__Direction__
Report each line in the rows below that contains the string "instrument", matching uppercase and lowercase exactly.

__Given data__
** begin **

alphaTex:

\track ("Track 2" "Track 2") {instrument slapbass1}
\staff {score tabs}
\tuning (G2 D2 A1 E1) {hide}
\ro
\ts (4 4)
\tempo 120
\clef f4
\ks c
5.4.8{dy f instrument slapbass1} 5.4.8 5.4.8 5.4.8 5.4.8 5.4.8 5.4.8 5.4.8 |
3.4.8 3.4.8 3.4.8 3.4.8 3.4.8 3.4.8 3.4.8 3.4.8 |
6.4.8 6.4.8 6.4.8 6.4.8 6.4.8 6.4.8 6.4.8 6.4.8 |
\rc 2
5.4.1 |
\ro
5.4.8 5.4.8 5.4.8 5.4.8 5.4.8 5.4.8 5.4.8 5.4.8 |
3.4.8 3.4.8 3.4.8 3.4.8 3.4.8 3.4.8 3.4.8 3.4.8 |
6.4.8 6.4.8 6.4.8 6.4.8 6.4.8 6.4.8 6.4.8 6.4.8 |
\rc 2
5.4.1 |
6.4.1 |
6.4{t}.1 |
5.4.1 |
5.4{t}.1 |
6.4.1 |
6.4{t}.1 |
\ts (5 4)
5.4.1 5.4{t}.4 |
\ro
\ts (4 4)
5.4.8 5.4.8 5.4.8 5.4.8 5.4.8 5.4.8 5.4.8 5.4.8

** end **

__Result of this exercise__
\track ("Track 2" "Track 2") {instrument slapbass1}
5.4.8{dy f instrument slapbass1} 5.4.8 5.4.8 5.4.8 5.4.8 5.4.8 5.4.8 5.4.8 |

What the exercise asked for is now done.